Initial projects benefiting from the powerful NVIDIA GPU-accelerated Frontera subsystems include:

  • Astronomy insights: In the field of astrophysics, researchers often work with datasets 100 terabytes in size or more. GPU acceleration and AI enables them to separate signal from noise in these massive datasets, run large-scale simulations of the universe and better understand phenomena like neutron star collision.
  • Medical breakthroughs: Deep learning tools are used in the field of medical imaging to help doctors more quickly identify diseases and abnormalities, like spotting glioblastoma tumors from brain scans. With supercomputing resources, developers can create more complex models to improve the accuracy of cancer diagnosis.

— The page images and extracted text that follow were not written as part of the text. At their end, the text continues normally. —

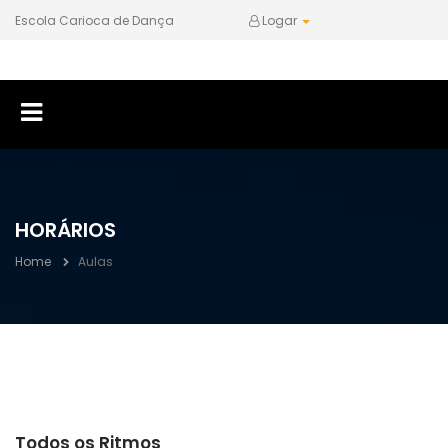
Escola Carioca de Dança
Logar
HORÁRIOS
Home
Aulas
Todos os Ritmos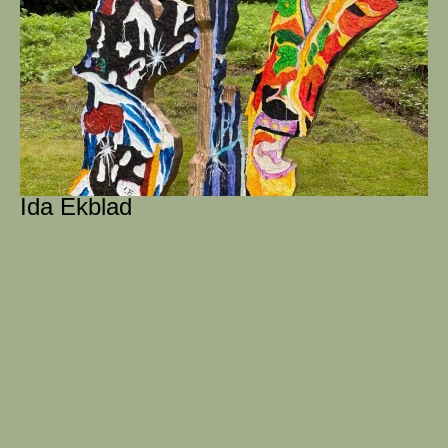
Ida Ekblad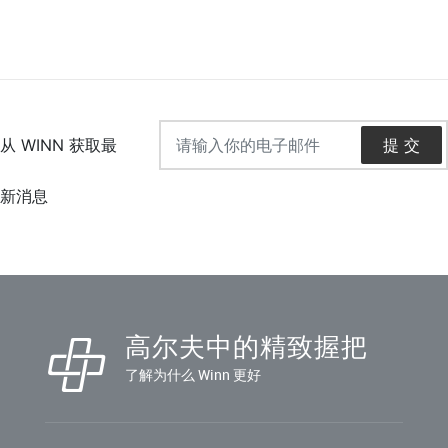
高尔夫中的精致握把
了解为什么 Winn 更好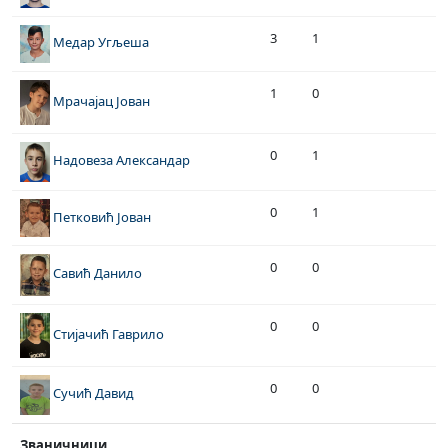
3
1
Медар Угљеша
1
0
Мрачајац Јован
0
1
Надовеза Александар
0
1
Петковић Јован
0
0
Савић Данило
0
0
Стијачић Гаврило
0
0
Сучић Давид
Званичници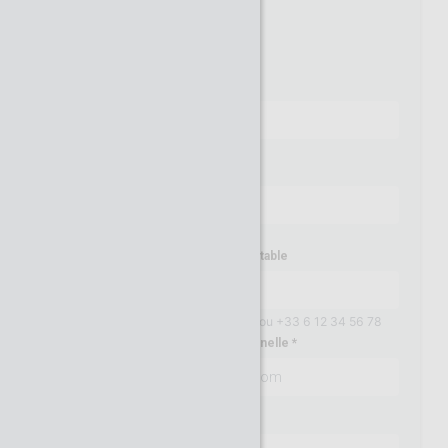
M.
Mme
Nom
Prénom
Numéro de téléphone portable
Exemples: 06 12 34 56 78 ou +33 6 12 34 56 78
Adresse email professionnelle
Mot de passe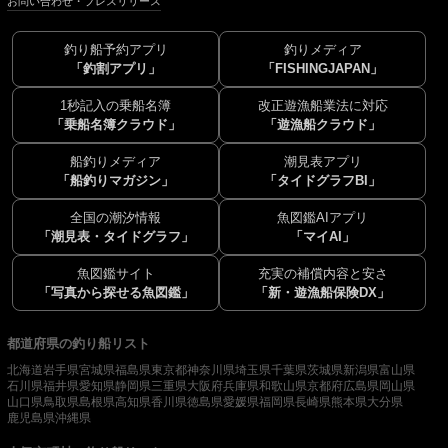
お問い合わせ・プレスリリース
釣り船予約アプリ
釣りメディア
「釣割アプリ」
「FISHINGJAPAN」
1秒記入の乗船名簿
改正遊漁船業法に対応
「乗船名簿クラウド」
「遊漁船クラウド」
船釣りメディア
潮見表アプリ
「船釣りマガジン」
「タイドグラフBI」
全国の潮汐情報
魚図鑑AIアプリ
「潮見表・タイドグラフ」
「マイAI」
魚図鑑サイト
充実の補償内容と安さ
「写真から探せる魚図鑑」
「新・遊漁船保険DX」
都道府県の釣り船リスト
北海道
岩手県
宮城県
福島県
東京都
神奈川県
埼玉県
千葉県
茨城県
新潟県
富山県
石川県
福井県
愛知県
静岡県
三重県
大阪府
兵庫県
和歌山県
京都府
広島県
岡山県
山口県
鳥取県
島根県
高知県
香川県
徳島県
愛媛県
福岡県
長崎県
熊本県
大分県
鹿児島県
沖縄県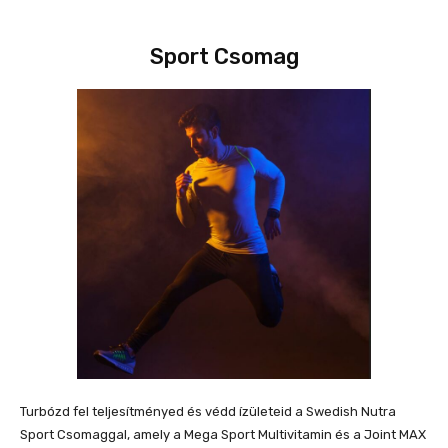
Sport Csomag
Turbózd fel teljesítményed és védd ízületeid a Swedish Nutra
Sport Csomaggal, amely a Mega Sport Multivitamin és a Joint MAX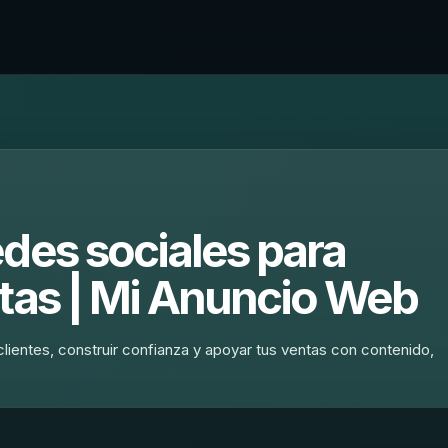
des sociales para
ntas | Mi Anuncio Web
lientes, construir confianza y apoyar tus ventas con contenido,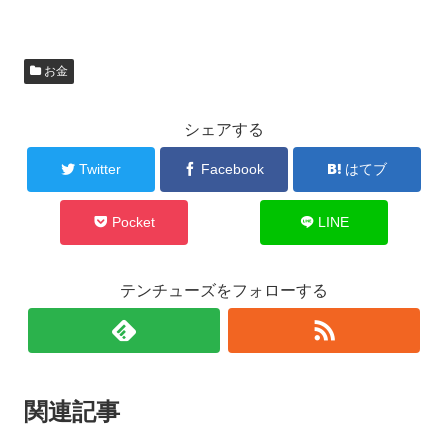
お金
シェアする
Twitter
Facebook
はてブ
Pocket
LINE
テンチューズをフォローする
関連記事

  • Drug discovery: Identifying promising molecular compounds for drug candidates is computationally demanding, time-consuming and expensive. Researchers can leverage GPU-accelerated systems for faster simulations of protein folding, helping narrow down candidates to test in a wet laboratory.
  • Smart city planning: Cities collect vast quantities of data that can be analyzed for smarter urban planning. With an AI model that can analyze visual data from traffic pole cameras, cities can identify congested areas and better address safety concerns like dangerous intersections.
  • Understanding Earth: In weather modeling and in energy research, scientists depend on high-fidelity simulations to analyze the interaction of complex natural systems. Researchers can use AI to better predict weather events and earthquakes, inform precision agriculture projects and explore potential energy sources such as nuclear fusion.